PASSAGE »
· · · · · · ·

Excel Emerging Europe Fund Commentary

As of November 30, 2011

Despite an extremely volatile environment due to the European debt crisis and its continued affect on sentiment, Emerging European equities outperformed, led by Russia.

Market Synopsis
During the month, Central Europe underperformed. Turkey suffered as the Central Bank tightened monetary conditions to try and support the currency, which was negative for the banking sector. Oil and gas companies were in demand as market participants responded to higher oil prices. Telecoms outperformed in Russia, as the competitive environment eased.

Fund Positioning
In terms of sectors, oil and gas and other commodity companies were helped by news pointing to positive developments on corporate governance - such as higher dividend payments, more transparency, and share buy-backs - underpinned by an environment of generally higher energy prices. We increased exposure to this area of the market. Financials underperformed, led by Central Europe and Turkey. Here, we reduced exposure to Polish banks on valuation grounds. Our overall focus in the Fund is on commodity companies with strong cash flow and dividend potential, including the gold producer Polymetal.

Market & Fund Outlook
Central Europe remains hostage to developments in Western Europe and to the global economic slowdown. Hungary is the most vulnerable given next year's debt roll-over. Meanwhile, Poland remains well placed to outgrow the rest of the EU. Turkey still exhibits the highest economic growth in the region; although, risks have increased as the Central Bank tries to reinstate confidence in the currency. Russia remains our favourite market due to a combination of domestic demand, resilient oil prices and attractive valuations.

· · · · · · ·

GIVEN ENTRIES »
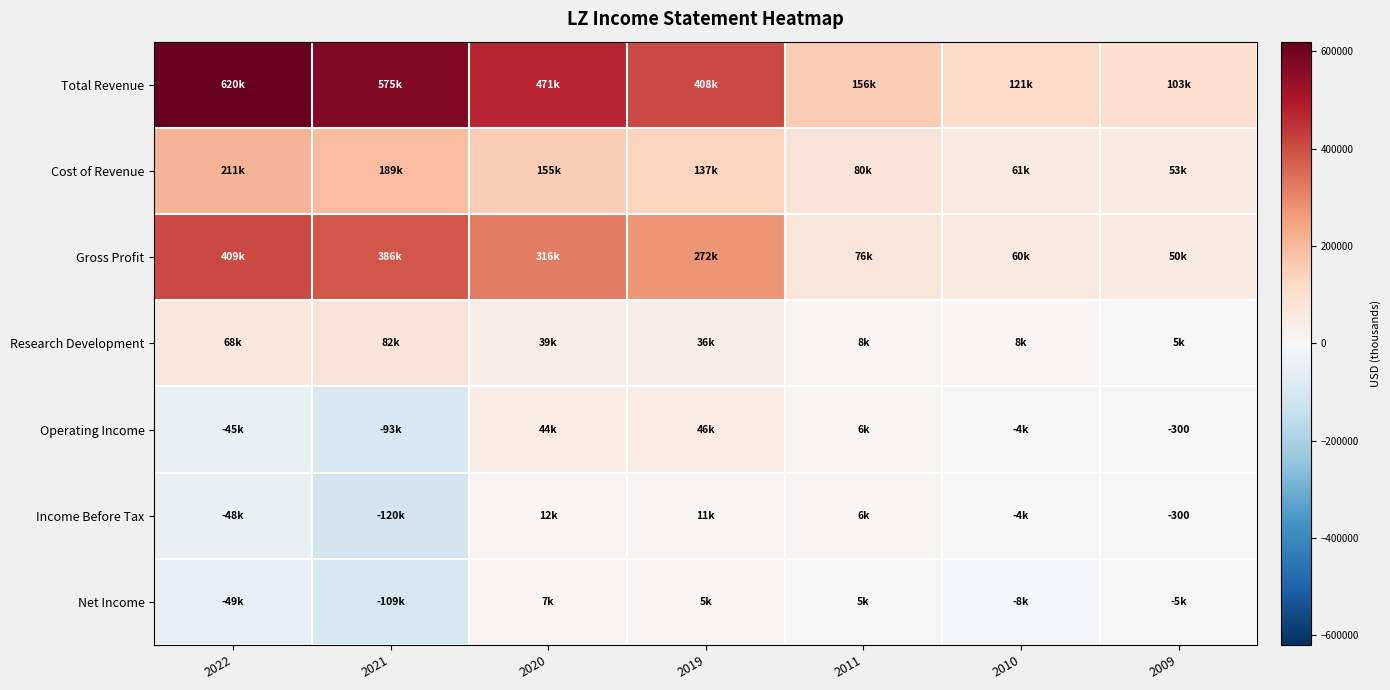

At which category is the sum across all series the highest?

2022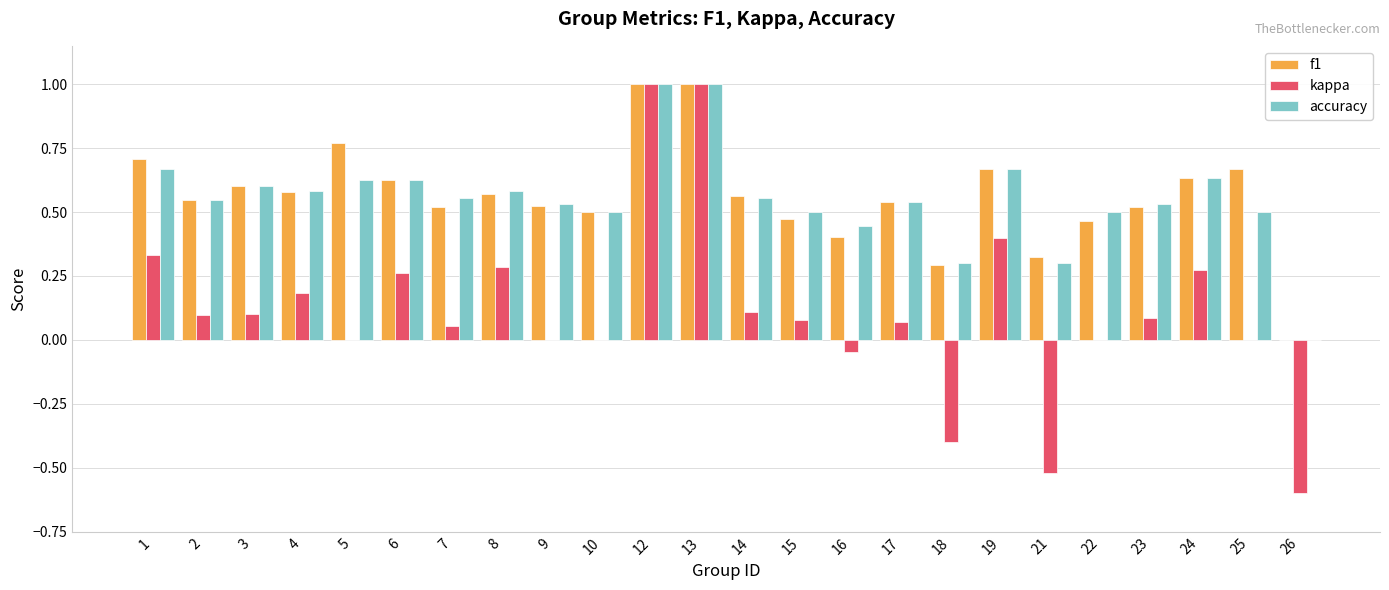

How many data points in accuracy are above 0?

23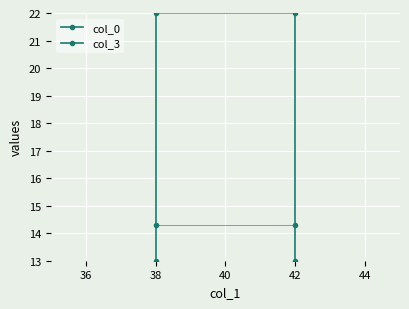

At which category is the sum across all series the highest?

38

· · · · · · ·

TASK DESCRIPTION »
Please reproduce the fund commentary word for word between "Excel Emerging Europe" and "competitive environment eased.", inclusive.

ANSWER SPACE »
Excel Emerging Europe Fund Commentary

As of November 30, 2011

Despite an extremely volatile environment due to the European debt crisis and its continued affect on sentiment, Emerging European equities outperformed, led by Russia.

Market Synopsis
During the month, Central Europe underperformed. Turkey suffered as the Central Bank tightened monetary conditions to try and support the currency, which was negative for the banking sector. Oil and gas companies were in demand as market participants responded to higher oil prices. Telecoms outperformed in Russia, as the competitive environment eased.